Construction of a National Herb Garden has been started on the grounds of the National Arboretum and it is expected to be completed this year. Financed in part by the Herb Society of America, it is to be the largest designed herb garden in the world, of about two acres.
"It will be a teaching garden, an historic garden, and a garden of the finest design," according to Herb Society officials, "and above all it will be a garden of inspiration and continuity and affection."
The herb garden will be located opposite the terrace of the Arboretum's Administration Building, within a large, lovely meadow.

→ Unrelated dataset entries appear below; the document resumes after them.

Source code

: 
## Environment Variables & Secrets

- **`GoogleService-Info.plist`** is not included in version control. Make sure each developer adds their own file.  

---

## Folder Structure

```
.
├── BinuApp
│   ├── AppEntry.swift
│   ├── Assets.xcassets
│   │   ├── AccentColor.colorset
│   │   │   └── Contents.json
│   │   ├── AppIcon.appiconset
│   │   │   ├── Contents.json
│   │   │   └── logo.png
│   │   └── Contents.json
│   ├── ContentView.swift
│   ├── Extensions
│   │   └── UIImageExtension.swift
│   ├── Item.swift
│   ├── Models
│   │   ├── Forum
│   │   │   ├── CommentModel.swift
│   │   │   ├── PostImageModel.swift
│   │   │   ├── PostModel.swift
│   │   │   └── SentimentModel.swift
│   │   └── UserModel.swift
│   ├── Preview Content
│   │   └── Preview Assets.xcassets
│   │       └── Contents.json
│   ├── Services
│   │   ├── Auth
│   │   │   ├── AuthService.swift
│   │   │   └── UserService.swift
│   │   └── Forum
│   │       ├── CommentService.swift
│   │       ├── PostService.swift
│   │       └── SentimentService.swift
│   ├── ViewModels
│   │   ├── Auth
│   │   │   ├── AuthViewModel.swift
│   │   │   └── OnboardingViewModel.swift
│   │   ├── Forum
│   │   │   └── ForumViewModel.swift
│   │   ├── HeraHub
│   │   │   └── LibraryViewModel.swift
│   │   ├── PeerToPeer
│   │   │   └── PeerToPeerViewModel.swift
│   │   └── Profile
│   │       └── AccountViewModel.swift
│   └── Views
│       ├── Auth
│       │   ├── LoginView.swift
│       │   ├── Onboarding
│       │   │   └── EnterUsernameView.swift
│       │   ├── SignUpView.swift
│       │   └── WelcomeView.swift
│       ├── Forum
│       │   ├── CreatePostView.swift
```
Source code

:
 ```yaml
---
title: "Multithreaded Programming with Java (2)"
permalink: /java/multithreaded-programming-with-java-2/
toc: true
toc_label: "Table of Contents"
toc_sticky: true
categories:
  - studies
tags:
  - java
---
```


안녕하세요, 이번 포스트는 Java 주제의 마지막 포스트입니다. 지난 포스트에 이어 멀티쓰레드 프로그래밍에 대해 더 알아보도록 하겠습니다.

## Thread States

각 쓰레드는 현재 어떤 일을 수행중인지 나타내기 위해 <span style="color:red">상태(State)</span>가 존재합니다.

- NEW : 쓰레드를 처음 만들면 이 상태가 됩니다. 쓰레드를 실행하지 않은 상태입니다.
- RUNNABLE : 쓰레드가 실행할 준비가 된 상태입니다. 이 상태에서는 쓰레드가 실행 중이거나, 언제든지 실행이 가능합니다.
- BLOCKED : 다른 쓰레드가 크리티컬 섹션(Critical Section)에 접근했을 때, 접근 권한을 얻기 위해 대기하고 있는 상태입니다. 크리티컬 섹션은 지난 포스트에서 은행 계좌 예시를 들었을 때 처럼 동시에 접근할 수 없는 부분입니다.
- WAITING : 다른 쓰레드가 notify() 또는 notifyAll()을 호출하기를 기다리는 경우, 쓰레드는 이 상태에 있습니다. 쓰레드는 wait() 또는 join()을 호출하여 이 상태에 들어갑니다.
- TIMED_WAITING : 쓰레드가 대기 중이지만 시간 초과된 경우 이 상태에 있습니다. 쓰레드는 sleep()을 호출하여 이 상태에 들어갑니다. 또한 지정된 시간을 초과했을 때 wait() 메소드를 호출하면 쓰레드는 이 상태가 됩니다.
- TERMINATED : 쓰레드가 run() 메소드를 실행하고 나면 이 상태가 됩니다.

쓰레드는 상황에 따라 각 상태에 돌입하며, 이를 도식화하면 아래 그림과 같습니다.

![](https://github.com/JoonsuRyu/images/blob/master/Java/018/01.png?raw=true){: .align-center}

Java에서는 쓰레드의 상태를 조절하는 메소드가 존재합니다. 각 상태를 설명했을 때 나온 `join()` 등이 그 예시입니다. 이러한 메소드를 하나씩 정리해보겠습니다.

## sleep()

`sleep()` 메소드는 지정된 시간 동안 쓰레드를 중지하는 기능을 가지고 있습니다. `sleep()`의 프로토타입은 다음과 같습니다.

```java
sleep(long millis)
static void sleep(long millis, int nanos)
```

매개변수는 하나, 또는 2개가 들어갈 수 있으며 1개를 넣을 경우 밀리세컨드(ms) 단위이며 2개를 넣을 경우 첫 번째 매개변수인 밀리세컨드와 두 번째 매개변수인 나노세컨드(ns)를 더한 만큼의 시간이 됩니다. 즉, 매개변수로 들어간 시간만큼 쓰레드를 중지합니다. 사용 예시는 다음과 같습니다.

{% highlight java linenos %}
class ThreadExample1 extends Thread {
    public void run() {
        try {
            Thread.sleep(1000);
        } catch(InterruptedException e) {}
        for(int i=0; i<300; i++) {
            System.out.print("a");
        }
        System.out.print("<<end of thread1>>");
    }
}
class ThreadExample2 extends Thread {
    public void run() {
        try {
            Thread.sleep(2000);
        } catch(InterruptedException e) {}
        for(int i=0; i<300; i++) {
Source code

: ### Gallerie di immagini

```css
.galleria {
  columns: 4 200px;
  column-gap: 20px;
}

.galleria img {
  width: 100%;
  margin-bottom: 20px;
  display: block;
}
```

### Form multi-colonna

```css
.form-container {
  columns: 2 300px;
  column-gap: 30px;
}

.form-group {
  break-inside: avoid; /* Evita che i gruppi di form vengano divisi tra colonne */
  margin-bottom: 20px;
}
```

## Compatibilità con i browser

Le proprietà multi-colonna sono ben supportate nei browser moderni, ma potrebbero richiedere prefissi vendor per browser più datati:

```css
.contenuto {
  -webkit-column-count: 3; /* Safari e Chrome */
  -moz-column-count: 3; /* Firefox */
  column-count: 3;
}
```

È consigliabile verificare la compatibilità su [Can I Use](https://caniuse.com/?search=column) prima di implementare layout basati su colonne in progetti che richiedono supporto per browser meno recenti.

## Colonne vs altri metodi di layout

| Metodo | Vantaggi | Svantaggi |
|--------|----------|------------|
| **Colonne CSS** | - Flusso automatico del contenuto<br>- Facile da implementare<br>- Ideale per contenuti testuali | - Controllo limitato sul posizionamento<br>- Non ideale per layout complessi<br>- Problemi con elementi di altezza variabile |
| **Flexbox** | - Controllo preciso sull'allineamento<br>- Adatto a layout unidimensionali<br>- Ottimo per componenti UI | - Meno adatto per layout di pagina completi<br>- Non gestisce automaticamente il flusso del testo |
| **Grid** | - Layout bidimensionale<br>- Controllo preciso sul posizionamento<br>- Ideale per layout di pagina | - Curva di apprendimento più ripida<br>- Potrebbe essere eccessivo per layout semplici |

One section will have plants used for medicinals, flavoring, essentials oils, dyes and teas. Another section will display plants of historic value, ranging from collections used in Roman and medieval times to herbs of American Indian tribes and those brought to America by colonial settlers.
There will also be a fragrance garden featuring species roses, the non-hybrid types, and more fragile "sweet" plants, including rosemarys, lemon verbena, and heliotrope.
A special decorative part of the garden will be a 25-by 50-foot herb knot garden. Plant masses will be arranged to look like interwoven chains that will express the traditional elegance of formal gardens of herbs.
The Herb Society was organized in 1935 and its members throughout the U.S. and Canada had wanted for many years to build a herb garden at the National Arboretum.
In the past two years members of the Herb Society have been busy researching display possibilities for the basic design created especially for the National Herb Garden by Sasaki Associates, of Watertown, Mass.
Although the garden will be richly detailed, including changes in elevation and lots of treillage, its generoud dimensions and design will comfortably accommodate large groups of visitors. There will be many places to stop for observation, study, or to sit in the shade. The entire garden will be accessible by wheelchair.
Surrounding the garden will be large shrubs commonly associated with herb gardens-witch hazels, spice bush, bayberry, and Dyer's greenwood as well as small herbal trees such as linden and sassafras.
The National Arboretum which occupies 444 acres, conducts research on trees, shrubs and other plant life. Educational programs will be extended to include herb culture and uses.
"The new garden will help people understand the long history of herbs in the United States and in the world," according to Dr. John Creech, Arboretum director. "Persons from every ethnic group will be able to learn something of their heritage by observing and reading about plants that helped create and sustain their cultures."